Check each line of the entries. Copy the ones that contain the string "first".

Plain-text document sources:
____

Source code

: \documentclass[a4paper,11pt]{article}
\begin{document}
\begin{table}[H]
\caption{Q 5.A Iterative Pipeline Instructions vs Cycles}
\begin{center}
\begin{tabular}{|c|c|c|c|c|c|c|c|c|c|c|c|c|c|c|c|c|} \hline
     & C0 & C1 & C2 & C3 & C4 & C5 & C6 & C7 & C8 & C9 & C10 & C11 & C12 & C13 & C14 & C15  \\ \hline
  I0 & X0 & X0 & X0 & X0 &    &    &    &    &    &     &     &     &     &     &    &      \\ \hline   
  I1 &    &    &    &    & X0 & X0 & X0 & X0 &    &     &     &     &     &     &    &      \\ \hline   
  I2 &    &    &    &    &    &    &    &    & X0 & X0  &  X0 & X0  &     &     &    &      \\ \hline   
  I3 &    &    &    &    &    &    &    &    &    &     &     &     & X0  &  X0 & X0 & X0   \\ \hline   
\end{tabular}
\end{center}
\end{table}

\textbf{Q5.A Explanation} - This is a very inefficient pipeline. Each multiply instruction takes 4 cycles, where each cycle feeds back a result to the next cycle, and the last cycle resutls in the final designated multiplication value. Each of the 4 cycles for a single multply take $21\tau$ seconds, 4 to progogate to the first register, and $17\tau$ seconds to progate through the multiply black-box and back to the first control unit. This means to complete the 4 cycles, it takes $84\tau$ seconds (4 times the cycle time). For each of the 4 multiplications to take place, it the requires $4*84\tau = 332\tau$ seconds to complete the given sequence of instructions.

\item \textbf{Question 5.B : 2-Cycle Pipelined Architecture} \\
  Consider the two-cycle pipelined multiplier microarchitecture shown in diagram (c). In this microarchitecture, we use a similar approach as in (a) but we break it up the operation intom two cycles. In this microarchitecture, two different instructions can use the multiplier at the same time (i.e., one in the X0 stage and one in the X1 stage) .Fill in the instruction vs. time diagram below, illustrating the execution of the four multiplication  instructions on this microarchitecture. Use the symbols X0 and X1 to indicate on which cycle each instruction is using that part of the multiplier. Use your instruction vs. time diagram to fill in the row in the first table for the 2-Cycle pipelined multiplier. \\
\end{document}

____

[TASK OUTPUT]
\textbf{Q5.A Explanation} - This is a very inefficient pipeline. Each multiply instruction takes 4 cycles, where each cycle feeds back a result to the next cycle, and the last cycle resutls in the final designated multiplication value. Each of the 4 cycles for a single multply take $21\tau$ seconds, 4 to progogate to the first register, and $17\tau$ seconds to progate through the multiply black-box and back to the first control unit. This means to complete the 4 cycles, it takes $84\tau$ seconds (4 times the cycle time). For each of the 4 multiplications to take place, it the requires $4*84\tau = 332\tau$ seconds to complete the given sequence of instructions.
  Consider the two-cycle pipelined multiplier microarchitecture shown in diagram (c). In this microarchitecture, we use a similar approach as in (a) but we break it up the operation intom two cycles. In this microarchitecture, two different instructions can use the multiplier at the same time (i.e., one in the X0 stage and one in the X1 stage) .Fill in the instruction vs. time diagram below, illustrating the execution of the four multiplication  instructions on this microarchitecture. Use the symbols X0 and X1 to indicate on which cycle each instruction is using that part of the multiplier. Use your instruction vs. time diagram to fill in the row in the first table for the 2-Cycle pipelined multiplier. \\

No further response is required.